Ads

Kolom Wali Murid dan Demokrasi Sehari-hari: Tempat Protes yang Sering Terlupa


Kolom Wali Murid dan Demokrasi Sehari-hari: Tempat Protes yang Sering Terlupa

Ditulis oleh: Akang Marta


“Protes bae bari, gah tinggal nulis ning kolom wali murid kuh. Protes mah ning DPR kah gunae apa coba?” Kalimat ini terdengar ceplas-ceplos, bahkan terkesan guyon. Namun di balik keluguannya, tersimpan kritik sosial yang tajam dan relevan dengan kehidupan sehari-hari. Ia berbicara tentang arah protes, tentang sasaran keluhan, dan tentang betapa seringnya kita salah alamat ketika menyuarakan ketidakpuasan.

Dalam kehidupan bernegara, DPR sering diposisikan sebagai simbol tempat menyampaikan aspirasi. Namun bagi sebagian besar rakyat kecil, DPR terasa jauh, tinggi, dan asing. Sementara persoalan yang kita hadapi justru sangat dekat: sekolah anak, lingkungan sekitar, pelayanan publik harian. Ironisnya, hal-hal yang dekat ini justru sering tidak diselesaikan di ruang yang tepat.

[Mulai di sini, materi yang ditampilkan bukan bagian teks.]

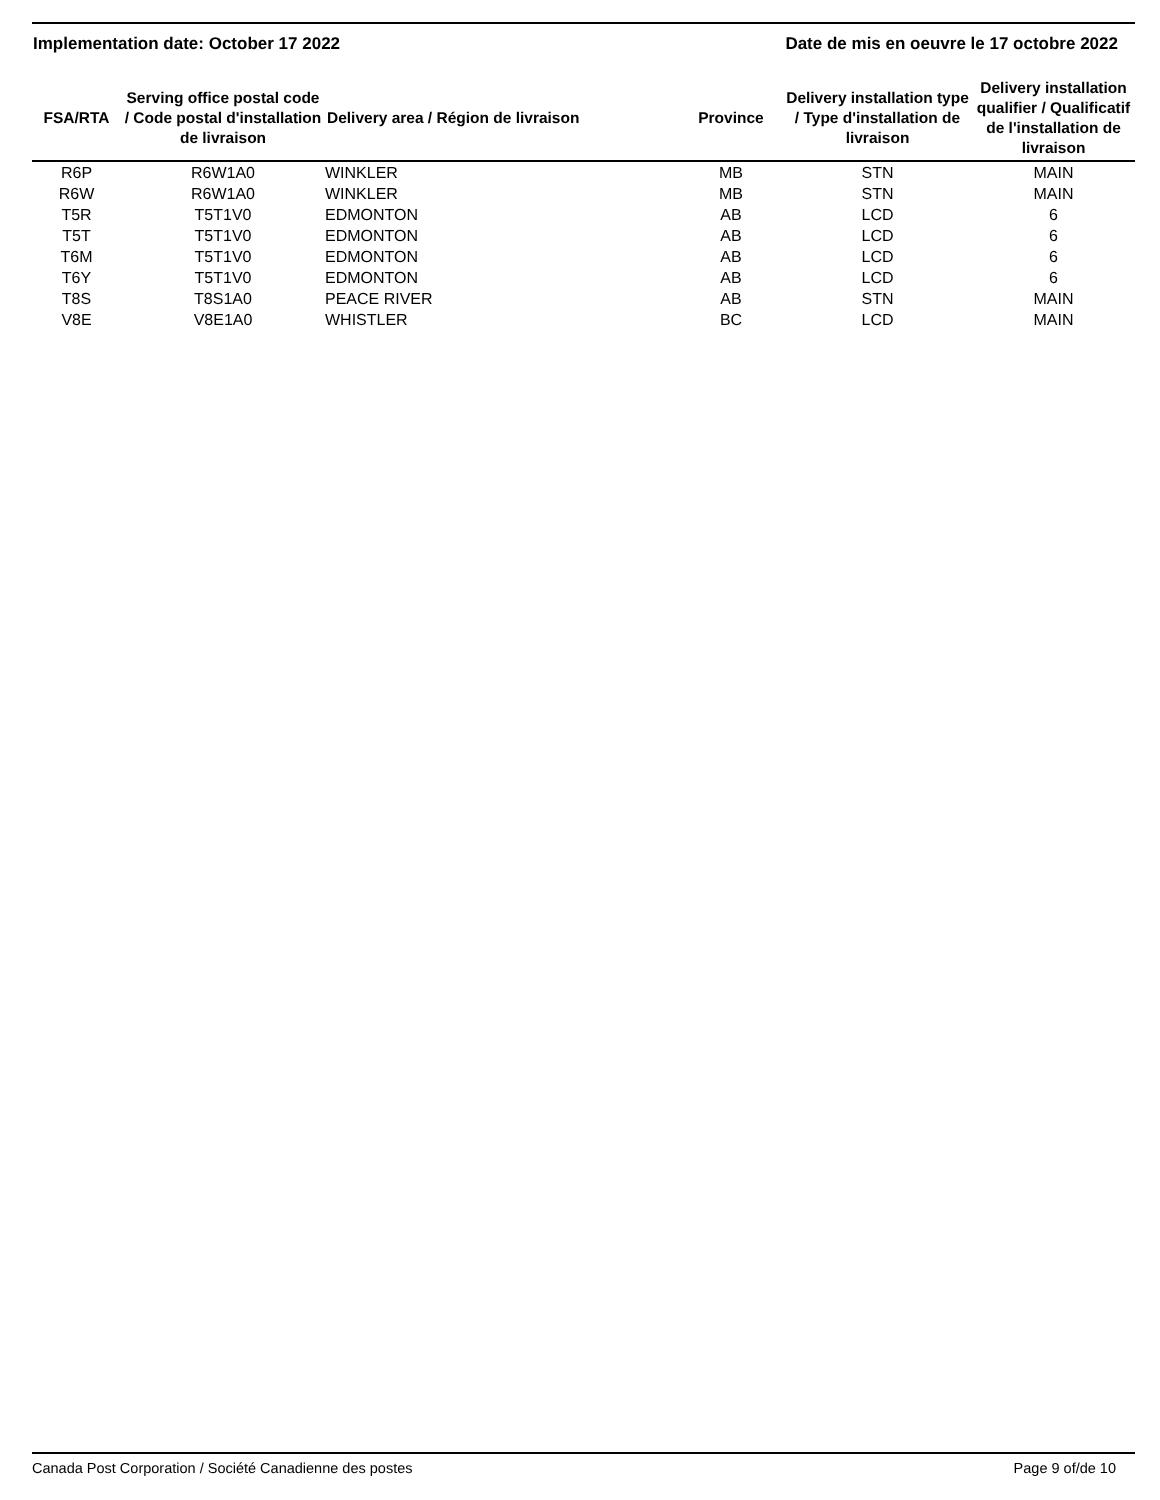Implementation date: October 17 2022 Date de mis en oeuvre le 17 octobre 2022
| FSA/RTA | Serving office postal code / Code postal d'installation de livraison | Delivery area / Région de livraison | Province | Delivery installation type / Type d'installation de livraison | Delivery installation qualifier / Qualificatif de l'installation de livraison |
| --- | --- | --- | --- | --- | --- |
| R6P | R6W1A0 | WINKLER | MB | STN | MAIN |
| R6W | R6W1A0 | WINKLER | MB | STN | MAIN |
| T5R | T5T1V0 | EDMONTON | AB | LCD | 6 |
| T5T | T5T1V0 | EDMONTON | AB | LCD | 6 |
| T6M | T5T1V0 | EDMONTON | AB | LCD | 6 |
| T6Y | T5T1V0 | EDMONTON | AB | LCD | 6 |
| T8S | T8S1A0 | PEACE RIVER | AB | STN | MAIN |
| V8E | V8E1A0 | WHISTLER | BC | LCD | MAIN |
Canada Post Corporation / Société Canadienne des postes Page 9 of/de 10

Ambil contoh sederhana: masalah pendidikan anak. Ketika orang tua merasa tidak puas—entah soal nilai, metode belajar, atau sikap guru—yang pertama kali muncul sering kali bukan dialog, melainkan keluhan yang melebar. Kadang ditulis panjang di media sosial, kadang dibicarakan ke sana kemari, bahkan kadang diseret ke isu besar seolah-olah sistem pendidikan nasional yang salah. Padahal, di rapot anak ada kolom wali murid yang disediakan khusus untuk menyampaikan catatan, masukan, dan keberatan.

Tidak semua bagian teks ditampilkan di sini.